#### REQUIRED ACTION
Repeat the lines from the line with "Via Colle dell’Acero" to the line with "Sintesi e definizione di" in the listing below, keeping both end lines and adding nothing.

#### DATASET CONTENT
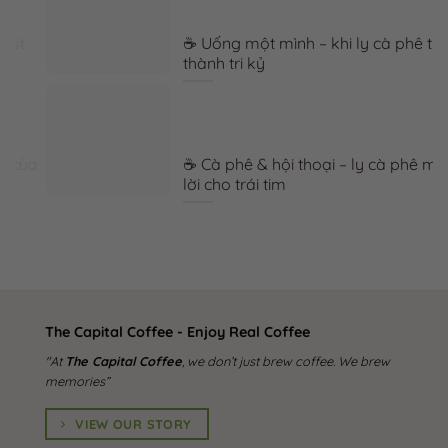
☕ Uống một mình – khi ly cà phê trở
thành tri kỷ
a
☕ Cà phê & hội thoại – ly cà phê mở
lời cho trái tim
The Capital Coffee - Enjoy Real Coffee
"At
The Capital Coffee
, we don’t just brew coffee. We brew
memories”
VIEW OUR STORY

* * *

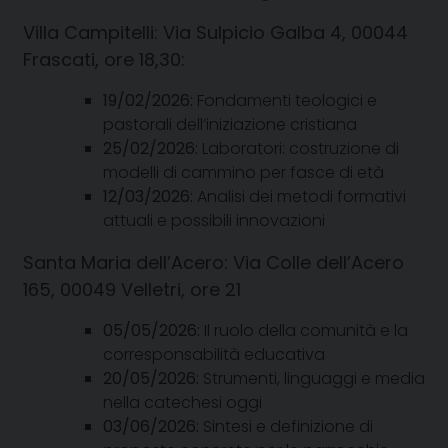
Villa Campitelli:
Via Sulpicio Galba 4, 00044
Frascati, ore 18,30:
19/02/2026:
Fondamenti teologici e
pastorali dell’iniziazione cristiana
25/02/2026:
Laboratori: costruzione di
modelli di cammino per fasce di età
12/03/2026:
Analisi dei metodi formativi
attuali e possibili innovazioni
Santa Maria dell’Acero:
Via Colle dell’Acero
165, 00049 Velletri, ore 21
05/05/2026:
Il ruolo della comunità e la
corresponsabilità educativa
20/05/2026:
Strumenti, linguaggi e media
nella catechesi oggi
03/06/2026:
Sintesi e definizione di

--

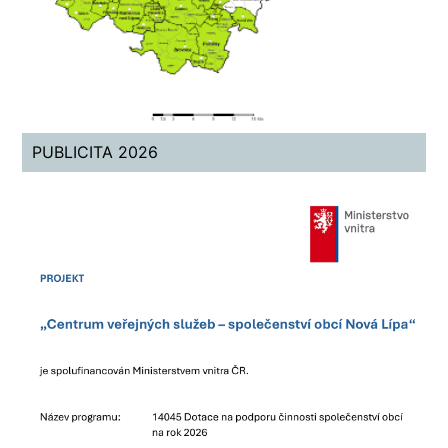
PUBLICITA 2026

#### RESPONSE
Via Colle dell’Acero
165, 00049 Velletri, ore 21
05/05/2026:
Il ruolo della comunità e la
corresponsabilità educativa
20/05/2026:
Strumenti, linguaggi e media
nella catechesi oggi
03/06/2026:
Sintesi e definizione di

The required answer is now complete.